──────── Input ────────

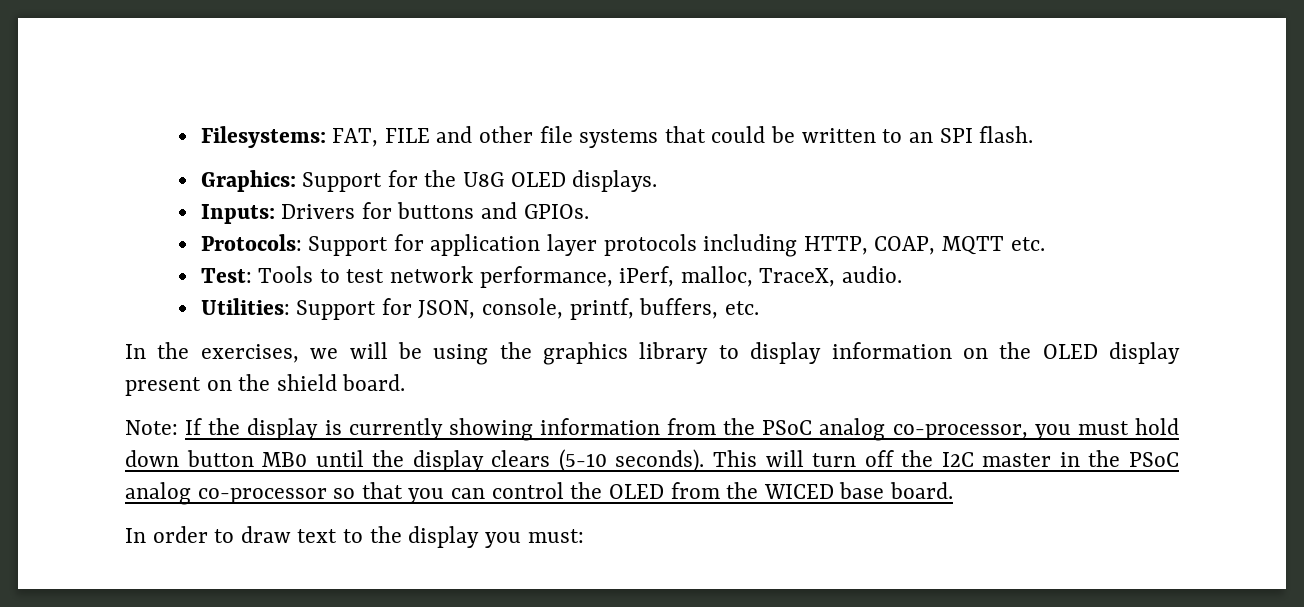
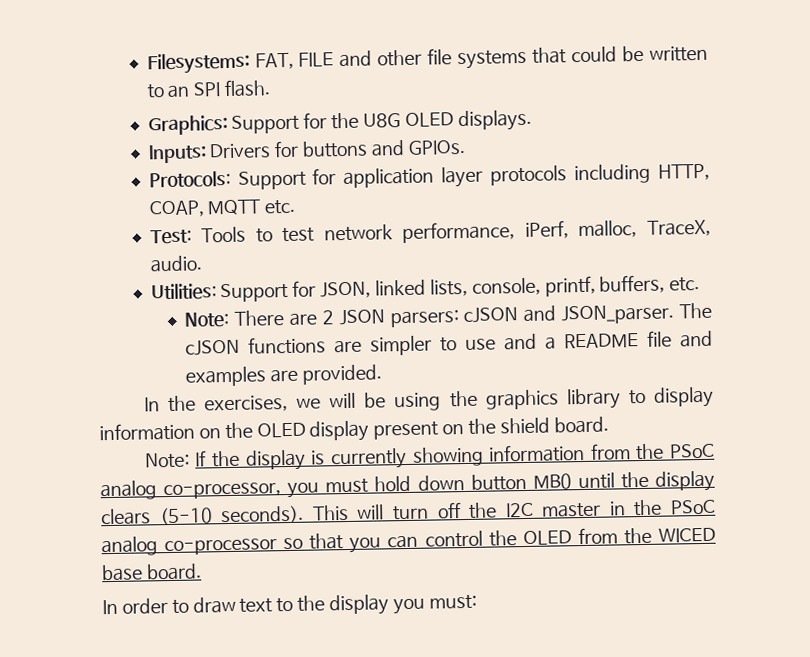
(476, 309) none -> [375,278,468,297] linked lists,
(759, 308) none -> [184,302,713,328] [185,330,714,356] [185,364,383,387] // Note: There are 2 JSON parsers: cJSON and JSON_parser. The cJSON functions are simpler to use and a README file and examples are provided.

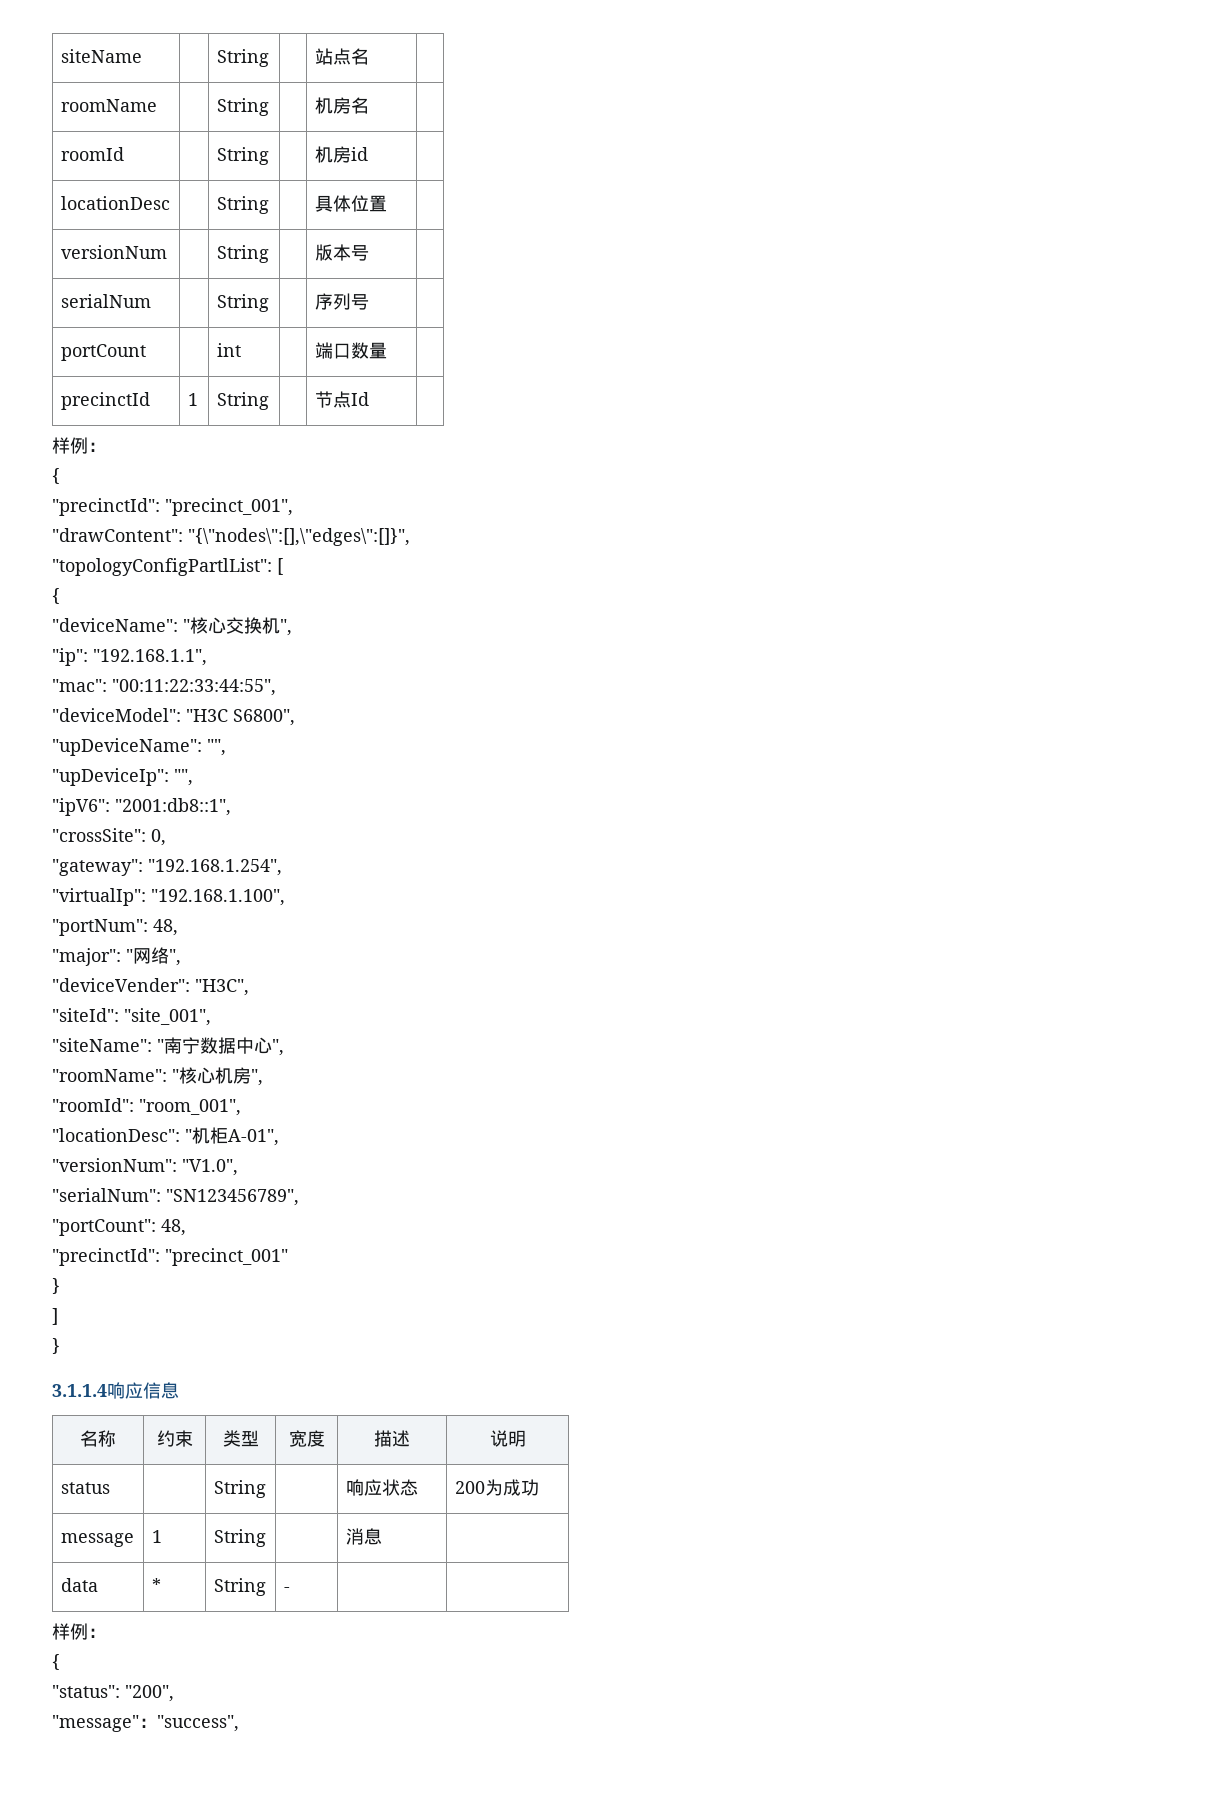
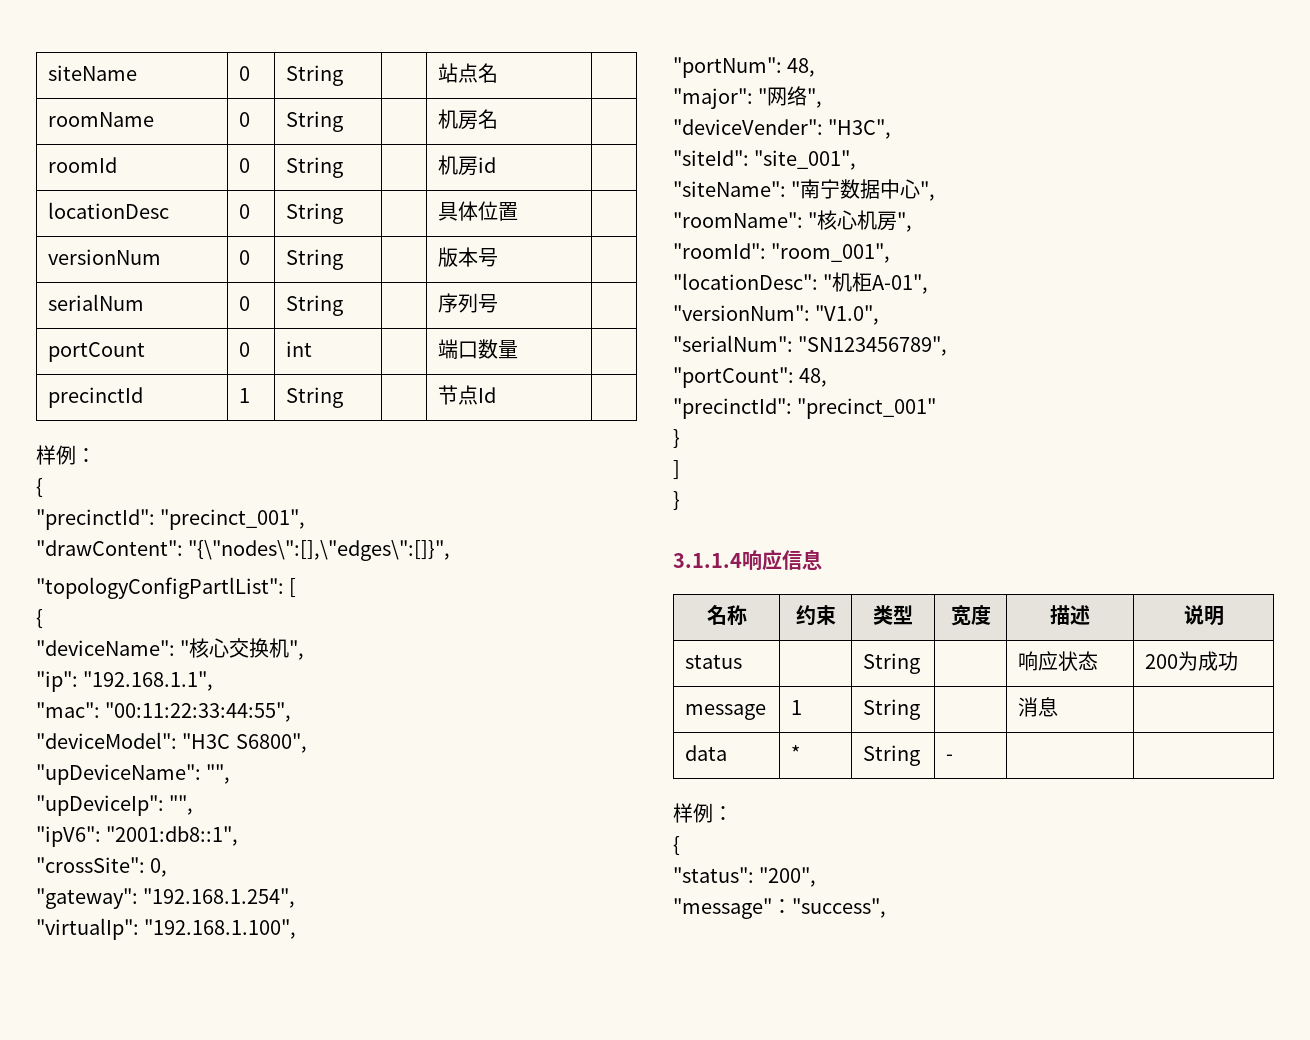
(142, 56) none -> [238,66,250,81] 0
(157, 105) none -> [238,112,250,127] 0
(124, 154) none -> [238,158,250,173] 0
(170, 203) none -> [238,204,250,219] 0
(167, 252) none -> [238,250,250,265] 0
(151, 301) none -> [238,296,250,311] 0
(146, 352) none -> [238,342,250,357] 0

────────

What the exercise asks:
Respond with an exact reproduction of the lines running from the one that contains "(170, 203) none -> [238,204,250,219] 0" through the end of the material.

Solution for this exercise:
(170, 203) none -> [238,204,250,219] 0
(167, 252) none -> [238,250,250,265] 0
(151, 301) none -> [238,296,250,311] 0
(146, 352) none -> [238,342,250,357] 0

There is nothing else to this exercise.